NREM sleep, also called quiescent sleep, has three stages:

  • N1: The lightest stage of sleep that occurs as you fall asleep. You may feel drowsy, and your muscles are relaxed. Brain activity slows, and you may experience hypnagogic hallucinations, which are visual or auditory sensations that seem real but are products of your imagination.
  • N2: A period of light sleep when your eye movements stop, and brain activity slows.
  • N3: Slow-wave sleep, that's the deepest stage of sleep. It’s when your breathing and heart rate are at their lowest. Slow-wave sleep is important for physical restoration and mental well-being.

NREM parasomnias

Here are some of the types of parasomnias that may occur during NREM sleep:

  • Sleepwalking: Also known as somnambulism. This arousal disorder involves getting up and walking around while sleeping. You may also talk or perform typical daily activities like eating or watching TV. If you wake while sleepwalking, you may appear confused or disoriented.
  • Sleep bruxism: This movement disorder affects around 13% of adults. It involves clenching or grinding the teeth during sleep and can lead to headaches, earaches, jaw pain, and abnormal tooth wear.
  • Confusional arousal: This means waking up in a confused state and not knowing where you are or what you're doing. You may speak slowly, cry, or shout. The episodes may last anywhere from a few minutes to several hours. This parasomnia affects around 17% of children.
  • Sleep terrors: Also called night terrors. They involve episodes of intense panic or fear during the first third of the night. You may scream and thrash around and have a rapid pulse and breathing rate. Sleep terrors are most common in children aged 3–7 years.

REM sleep

Rapid eye movement sleep is the final stage of the sleep cycle, beginning around 90 minutes after falling asleep.

During REM sleep, your eye movements are rapid, your breathing is shallow, and your heart rate and blood pressure increase.
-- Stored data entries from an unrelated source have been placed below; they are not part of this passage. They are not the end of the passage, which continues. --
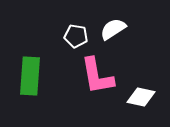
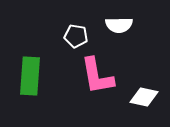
white semicircle: moved 6 px right, 4 px up; rotated 148 degrees counterclockwise
white diamond: moved 3 px right
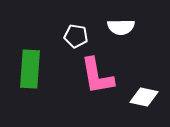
white semicircle: moved 2 px right, 2 px down
green rectangle: moved 7 px up
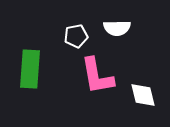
white semicircle: moved 4 px left, 1 px down
white pentagon: rotated 20 degrees counterclockwise
white diamond: moved 1 px left, 2 px up; rotated 64 degrees clockwise
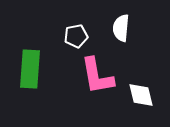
white semicircle: moved 4 px right; rotated 96 degrees clockwise
white diamond: moved 2 px left
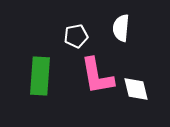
green rectangle: moved 10 px right, 7 px down
white diamond: moved 5 px left, 6 px up
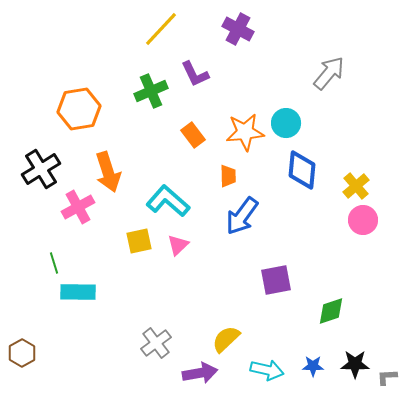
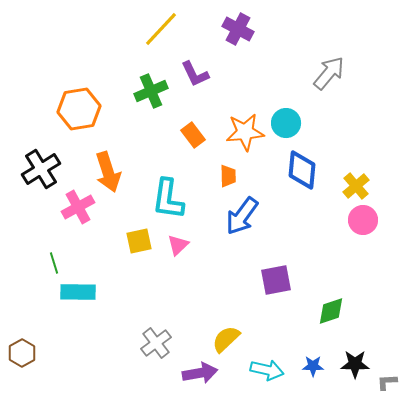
cyan L-shape: moved 2 px up; rotated 123 degrees counterclockwise
gray L-shape: moved 5 px down
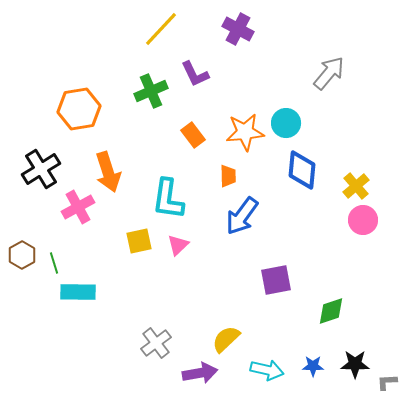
brown hexagon: moved 98 px up
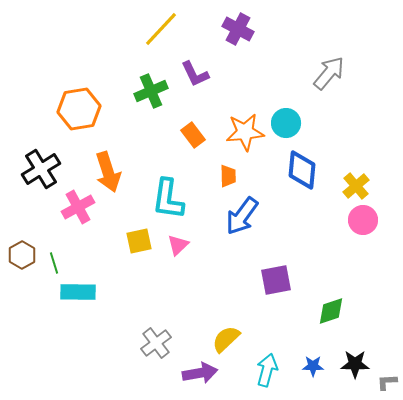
cyan arrow: rotated 88 degrees counterclockwise
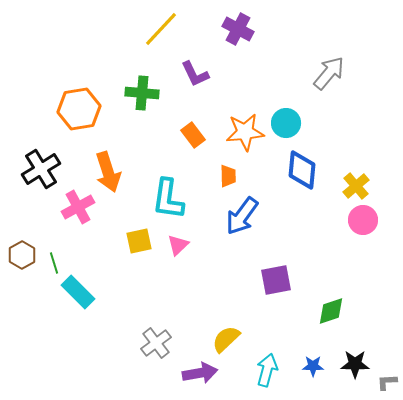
green cross: moved 9 px left, 2 px down; rotated 28 degrees clockwise
cyan rectangle: rotated 44 degrees clockwise
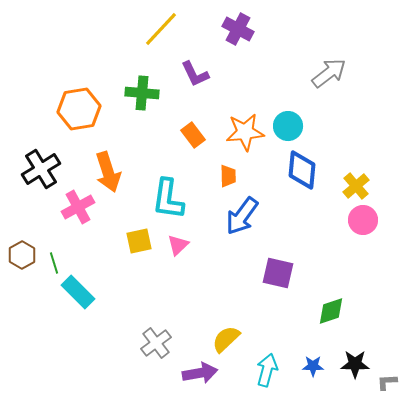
gray arrow: rotated 12 degrees clockwise
cyan circle: moved 2 px right, 3 px down
purple square: moved 2 px right, 7 px up; rotated 24 degrees clockwise
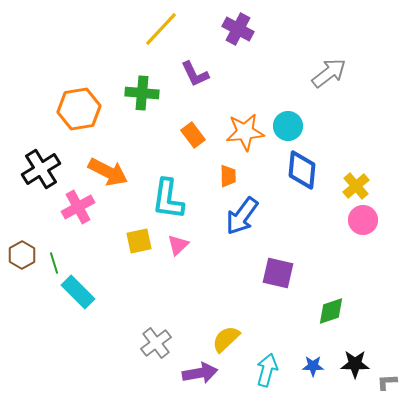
orange arrow: rotated 45 degrees counterclockwise
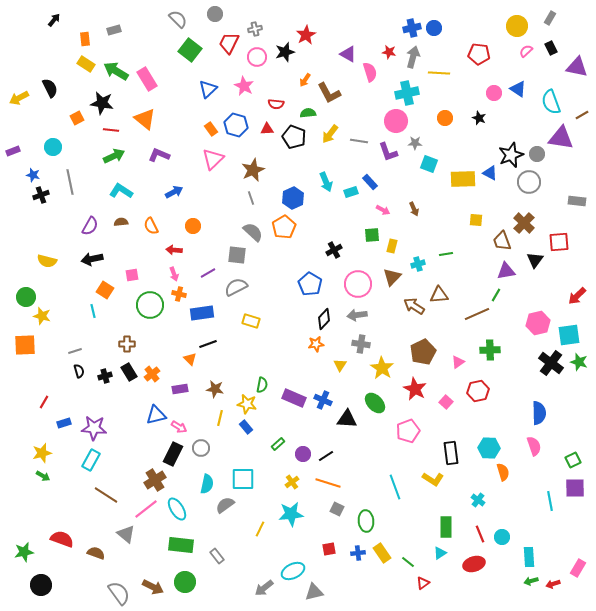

You may have dreams during REM sleep as your brain activity resembles a waking state.

REM parasomnias

These parasomnias may occur during REM sleep:

  • REM sleep behavior disorder (RBD): This involves losing muscle paralysis during REM sleep, allowing you to act out your dreams physically. You may shout, kick, punch, talk, shout, or scream. Although RBD doesn't usually affect your sleep, it can lead to injuries. RBD is more common in males over 50. Doctors also associate them with neurodegenerative disorders, such as Parkinson's disease.
  • Nightmares: These vivid and disturbing dreams can be terrifying and cause significant anxiety. If you experience them frequently, you may have a nightmare disorder.
  • Sleep paralysis: Your muscles relax as you fall asleep. During REM sleep, the muscles relax completely in a state called atonia. If you're awake during atonia, the result is sleep paralysis. You may feel paralyzed and unable to move, speak, or breathe. A sense of fear or doom can accompany the paralysis. Episodes may last seconds or minutes and usually resolve spontaneously.

Diagnosis and treatment

Your primary care doctor can help rule out any underlying health conditions contributing to parasomnia.

They can also refer you to a sleep specialist who can diagnose your condition with an overnight stay in a sleep laboratory. This study, called a polysomnogram, records your brainwaves, breathing, and heart rate and allows a specialist to analyze your sleeping behavior.

The treatments for parasomnia may vary according to your symptom severity and age. However, your doctor may recommend medication if you have frequent or recurring parasomnia. These may include antidepressants, dopamine agonists, or benzodiazepines like clonazepam.

However, if medications cause your symptoms, your doctor may recommend alternatives or a different dose. You mustn't stop taking any regular medication without your doctor's approval.

Your doctor may also recommend cognitive behavioral therapy (CBT) to relieve any underlying mental health concerns like stress and anxiety. Other options include relaxation therapy, talk therapy, and hypnosis.

If you or your child's parasomnia follows a specific pattern, your doctor may suggest scheduled awakenings. This involves waking up around 15 to 30 minutes before the time when parasomnia behaviors usually occur. Doctors often use this technique for sleepwalking and night terrors.